Don't hate the player...hate the game...
Look...it's just spitballing (now that I'm warmed up)...and I don't know a thing...
...except I know how disney operates...lots of old dogs from the Eisner era still pull the strings in many ways...and they don't like to deviate from what they see as their core brand philosophy. Unlike iger...they think that they own exclusive rights to high quality family entertainment...even if iger doesn't. That called "wdi"...and park operations execs.
I'll cautiously give them a chance. Even when they're firing on all four, Disney seem to take one step back for every two forwards with the parks. But... Pandora was a stop-gap that shouldn't have been needed: they let Universal play catch-up and Universal used the time to raise the bar. Star Wars needs to be a success for them lest Universal fully gain the aura of the cool inventive park company. Interactivity is a coming trend. Disney parks were first designed in an era when entertainment consumption was entirely passive. The parks moved the goal-posts a little as they allowed guests to visit the places in the movies, but that's as far as it went. To some degree Universal has forged ahead of them a little here, but Disney are conservative, and aren't going to mess with their formula. Having CMs doing things that might scare kids is not going to happen in a Disney park where Universal are more willing to go that path. Having rides that are too aggressively thrill-seekery or scary is a hard choice for Disney because they get a level of guest push-back that Universal are seemingly escaping.
Doing some back of the envelope math, this Star Wars hotel would pay for itself somewhere in the 8-10 year mark, I think. Maybe Disney are looking at this as being a revenue generating research lab? They can try ideas, and do things in this resort that they'd never risk testing in the wild in a park.
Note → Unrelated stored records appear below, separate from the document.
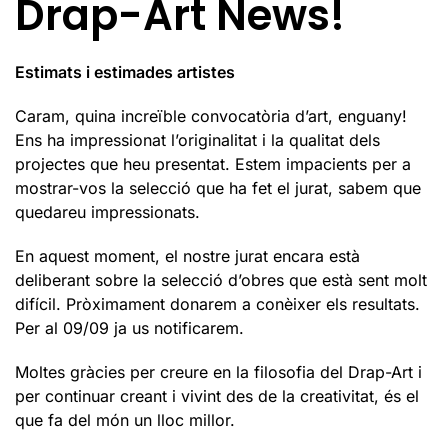
Drap-Art News!
Estimats i estimades artistes
Caram, quina increïble convocatòria d’art, enguany!
Ens ha impressionat l’originalitat i la qualitat dels
projectes que heu presentat. Estem impacients per a
mostrar-vos la selecció que ha fet el jurat, sabem que
quedareu impressionats.
En aquest moment, el nostre jurat encara està
deliberant sobre la selecció d’obres que està sent molt
difícil. Pròximament donarem a conèixer els resultats.
Per al 09/09 ja us notificarem.
Moltes gràcies per creure en la filosofia del Drap-Art i
per continuar creant i vivint des de la creativitat, és el
que fa del món un lloc millor.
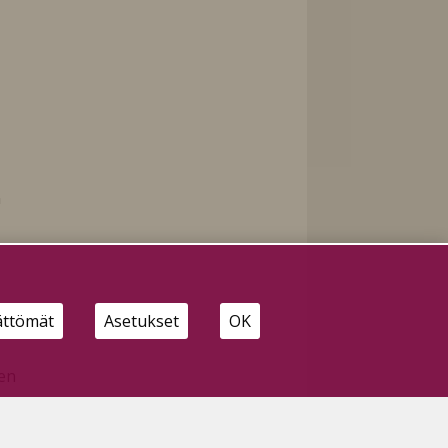
n
ättömät
Asetukset
OK
ten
They must know that the video game generation will increasingly want to be part of the worlds they visit, rather than just spectators, and that over time they're going to need to offer more dynamically immersive entertainment. A murder-mystery weekend where everyone (or at least every room party) gets to affect the storyline in a small but seemingly meaningful way[1] is not that expensive, and could give insights to how people will behave when given the reins for a few moments.
[1] To give a simple example - you're given an assignment to identify a rebel in the cantina and slip a message to him. The message is presumably a warning of some kind. Sone guests will deliver the message, some will opt to not deliver it. Either way, the story maps out the same. If you deliver it, the rebel make a scene of fleeing the cantina, and escape mere moments before First Order guards enter to search for them. Don't deliver the message, the guards enter, and there's a lot of noise, but some of the rebels escape anyway. From the guest's POV, the story unfolded the way it did because of their choices. On the storyboard graph, all roads lead to 'z'.